Exude comes to us from the Latin exsudare, from ex, out and sudare, to sweat.

So let not a doctor delude you when it comes to describing those stents. I’d rather have a stent that exudes a healing drug, than one which is performing a chemical operation inside me. Then again, I’d rather elude the whole stent thing altogether.

FICTION DAILY RETURNS ON TUESDAY!

April 16th, 2009

TECH THURSDAY RETURNS NEXT WEEK!

Showers

April 15th, 2009

A quick post this morning before leaving for an out of town meeting. The spring rains have continued and it’s so good to see them after last summer’s drought. The grass will take some work, however, as the plush centipede has been overrun by clover, chickweed and dandelions that took hold once the grass was weak. Not to mention the other clover that seems to be everywhere else … along with other green things that are crawling all over my gardens and backyard like something from a science fiction film.

This weekend I hope to take a day or so to get outside and work in the dirt, pulling up the unwanteds and giving my flowers room to grow, multiply and seed. The Chinese forget-me-nots are about to peak and their seeds need places to land; likewise, the daylilies will need clear beds to shine when they start opening.

So the rain is a gift, like the flowers and even the weeds it brings.

In Passing

April 14th, 2009

Grief and loss

A subdued FD today, looking at the unstoppable current of life that sustains itself, but into which we perish. While spring erupts around us, there is an inescapable sadness this season underlying all the color and joy.

I first became aware of it in college when I was working on the undergraduate literary review, Cellar Door. As we read over the stories for the spring edition, I was amazed at their somber tone.

Fall brings love, spring brings death, the editor said to me.

She was right.

T.S. Eliot’s remarkable poem “The Waste Land” begins with that famous line, April is the cruelest month ….

Thinking myself to sleep last night, I was reminded of words of the Buddha, who said, Every thing that is created will die. It is an inevitable aspect of life that it ends, and yet why are we so devastated when it happens?
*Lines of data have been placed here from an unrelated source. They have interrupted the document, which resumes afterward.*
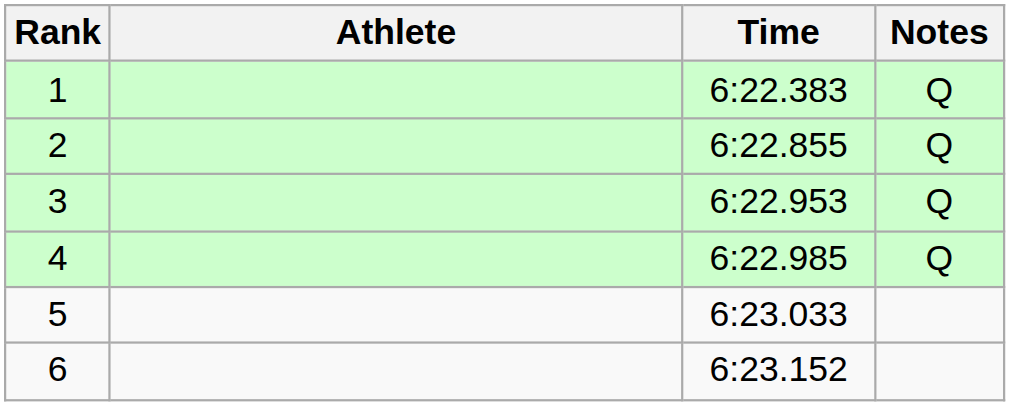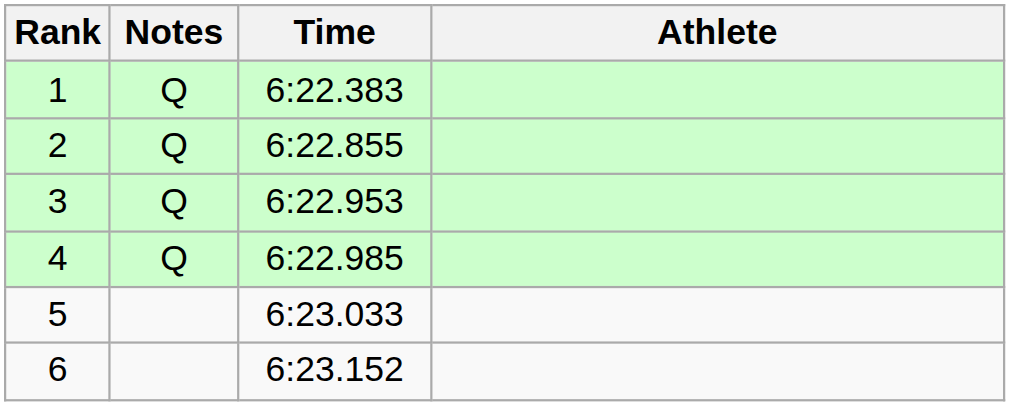columns swapped: Athlete <-> Notes
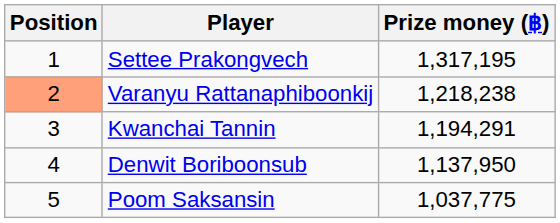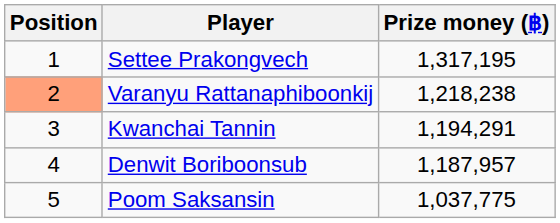Denwit Boriboonsub | Prize money (฿): 1,137,950 -> 1,187,957
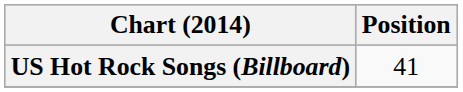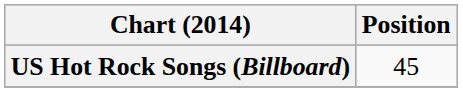US Hot Rock Songs (Billboard) | Position: 41 -> 45
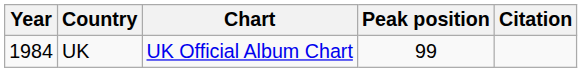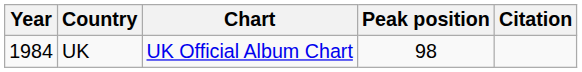UK | Peak position: 99 -> 98
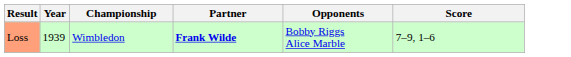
I lost an uncle earlier this week, and yesterday found myself undone by it. I spent the afternoon trying to make sense of it all. The large body of experiences, drives and energy we call “family” affects us from the time we take our first breath and for good or bad, is the dominant influence on our lives.

We can fight against it, or embrace it, but it is part and parcel of who we are.

So when my uncle died, he took with him all those years and experiences — the framework on which so much of my childhood was built. He was always part of our large family get-togethers at my grandmother’s house, where he would regale us with stories of ghosts that crept in under the door and would rob you of your brain; or of the country “witch” named “Sis Combs” whose toenails were so long she clicked across the floor like a cat.

He passed Easter morning, and though in later years we sometimes found ourselves on opposite sites of many issues, he was nevertheless my flesh and blood, my tribe, my family.

If there are any lessons in loss, I don’t know them yet. I still struggle to find meaning in any given day, being a person who’s always worried so much about obligations I’ve sometimes lost sight of people. Yet if there is one thing that I believe, it’s that every moment is precious, and must be lived carefully and with intention and honesty.

So today unfolds before me covered by the gray veil, with a sun out there somewhere.